Antibodies are a unique class of proteins, which play a central role in the immune system. While the antibody scaffold structure remains fairly consistent, the antigen binding regions exhibit incredible variability, allowing the immune system to produce antibodies to recognise an almost limitless number of target antigens.
With a combination of antigen binding and immunomodulation, antibodies are a crucial component of the immune response against pathogenic micro-organisms. It is the ability to bind to target epitopes with incredible specificity that has resulted in antibodies becoming a major class of therapeutic proteins.
The development of therapeutic antibodies focuses on identification and purification of the antibody clone with the appropriate target recognition and binding affinity. This involves screening of many antibodies for these particular attributes, and so high throughput screening of binding affinities is of great value during the development of such products.
Understanding the colloidal stability of antibodies allows prediction of antibody stability, thereby increasing the efficiency of the formulation development phase.
Antibodies can now be manufactured at high concentrations, allowing the development of high concentration, low dose injectables. Due to the challenges associated with high concentration formulations, the ability to screen solution viscosity early during formulation development, with low sample volumes and high sample number, can be very beneficial.
A major risk factor for antibody instability and degradation is the loss of native structure. Consequently, antibody structure characterization, coupled to the detection of aggregates, allows identification of subtle changes in secondary and tertiary structures thereby providing detailed knowledge of antibody stability.

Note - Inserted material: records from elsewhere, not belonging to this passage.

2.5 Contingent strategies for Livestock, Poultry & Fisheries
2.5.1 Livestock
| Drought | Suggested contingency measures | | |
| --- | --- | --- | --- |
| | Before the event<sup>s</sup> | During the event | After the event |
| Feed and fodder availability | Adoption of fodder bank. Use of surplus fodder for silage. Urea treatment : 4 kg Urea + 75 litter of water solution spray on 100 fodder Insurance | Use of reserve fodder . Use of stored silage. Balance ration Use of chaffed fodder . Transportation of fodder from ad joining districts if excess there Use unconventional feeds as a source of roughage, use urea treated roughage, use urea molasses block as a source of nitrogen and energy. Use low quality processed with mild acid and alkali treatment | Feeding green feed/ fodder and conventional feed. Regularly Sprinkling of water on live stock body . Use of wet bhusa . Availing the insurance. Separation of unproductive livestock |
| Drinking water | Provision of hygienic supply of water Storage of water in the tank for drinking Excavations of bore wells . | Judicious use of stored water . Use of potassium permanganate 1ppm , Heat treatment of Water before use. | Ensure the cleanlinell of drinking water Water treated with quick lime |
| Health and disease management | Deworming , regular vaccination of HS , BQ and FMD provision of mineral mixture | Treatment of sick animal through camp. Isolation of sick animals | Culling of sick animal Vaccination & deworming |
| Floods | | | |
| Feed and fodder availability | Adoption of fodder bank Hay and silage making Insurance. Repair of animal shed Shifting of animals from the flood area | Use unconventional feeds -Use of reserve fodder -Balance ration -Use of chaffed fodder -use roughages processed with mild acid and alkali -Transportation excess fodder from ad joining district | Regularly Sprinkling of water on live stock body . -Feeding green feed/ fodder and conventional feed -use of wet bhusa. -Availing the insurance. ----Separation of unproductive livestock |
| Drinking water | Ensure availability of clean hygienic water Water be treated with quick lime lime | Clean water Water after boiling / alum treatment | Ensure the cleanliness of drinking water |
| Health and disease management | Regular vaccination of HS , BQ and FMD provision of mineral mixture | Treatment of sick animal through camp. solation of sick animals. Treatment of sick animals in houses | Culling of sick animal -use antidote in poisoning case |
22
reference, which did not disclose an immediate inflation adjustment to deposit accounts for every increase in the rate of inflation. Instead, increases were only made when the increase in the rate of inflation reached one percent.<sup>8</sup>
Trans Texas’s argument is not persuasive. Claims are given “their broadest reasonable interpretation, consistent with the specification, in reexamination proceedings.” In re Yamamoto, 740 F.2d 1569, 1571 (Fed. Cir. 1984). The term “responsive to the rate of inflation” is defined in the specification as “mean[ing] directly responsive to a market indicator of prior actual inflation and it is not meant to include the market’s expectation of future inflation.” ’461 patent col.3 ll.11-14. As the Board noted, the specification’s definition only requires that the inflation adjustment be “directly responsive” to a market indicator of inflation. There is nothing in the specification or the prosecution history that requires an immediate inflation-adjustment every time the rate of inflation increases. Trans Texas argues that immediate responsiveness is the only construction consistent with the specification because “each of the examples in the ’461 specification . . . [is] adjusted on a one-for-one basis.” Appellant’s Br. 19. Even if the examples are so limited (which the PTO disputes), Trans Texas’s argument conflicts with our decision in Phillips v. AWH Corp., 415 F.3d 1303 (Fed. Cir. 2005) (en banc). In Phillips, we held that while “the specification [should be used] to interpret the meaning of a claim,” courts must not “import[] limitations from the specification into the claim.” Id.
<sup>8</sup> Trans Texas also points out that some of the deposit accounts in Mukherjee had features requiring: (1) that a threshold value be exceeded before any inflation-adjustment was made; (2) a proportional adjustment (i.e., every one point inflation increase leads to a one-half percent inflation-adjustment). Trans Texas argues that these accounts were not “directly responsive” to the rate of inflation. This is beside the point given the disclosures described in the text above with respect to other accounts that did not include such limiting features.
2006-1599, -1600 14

For all Biopharmaceutical parenterals, immunogenicity is of major concern. Therefore, it is important for aggregated species, including soluble aggregates and subvisible particles to be fully characterized. Understanding the progression and characteristics of these degradation pathways is an important aspect of product knowledge that can aid drug development and facilitate problem solving. This requires characterizing antibody structural attributes in response to various stresses.
With the development of high concentration, low dose, therapeutic antibodies, the use of pre-filled syringes is a growing trend. However, the presence of silicone oil droplets can impact particle characterization, while also promoting aggregate formation. Therefore, it is important to evaluate of potential impact of these and other contaminants, on the active component and the patient.
Our solutions can be applied to many of the problems associated with the development and commercialization of therapeutic antibodies.
We can characterise antibodies from monomers up to 10µm subvisible particles:
- The determination of % aggregation and molecular weight of aggregates by TDA and SEC-MALS;
- Antibody size distribution from 0.3 nm to 10 µm by Zetasizer Nano;
- Particle size and number distributions from 10 nm to 5 µm by Nanoparticle Tracking Analysis (NTA) and Archimedes;
- Provide real time antibody size distribution data for Bioprocessing monitoring as a PAT tool.
- Our resonant mass determination, using Archimedes, enables distinction between protein and non-protein particles.
We have a range of High-throughput Screening tools to support early stage formulation development:
- Antibody size distributions can be obtained on both 96/384-well plates using Zetasizer APS;
- Antibody monomer size and formulation viscosity can be determined using Viscosizer TD;
- Antibody-epitope interactions can be measured, characterised and screened using our Auto iTC200 isothermal titration calorimetry system.
- Automated antibody stability studies, performed on 96-well plates using our VP-Capillary DSC system, aids protein engineering, pre-formulation and process development activities.
Our advanced protein characterization tool set enables detailed studies of;
- Antibody-target antigen interaction affinities and energetics by ITC.
- Antibody zeta potential and surface charge using Zetasizer Nano range.
- Antibody conformation and protein structure using Zetasizer Helix and DSC.
These characteristics are central to the understanding of antibody function, predicting / assessing stability and characterizing degradation pathways. Such knowledge can support the design of formulations and Bioprocessing parameters to ensure maximum stability and shelf-life.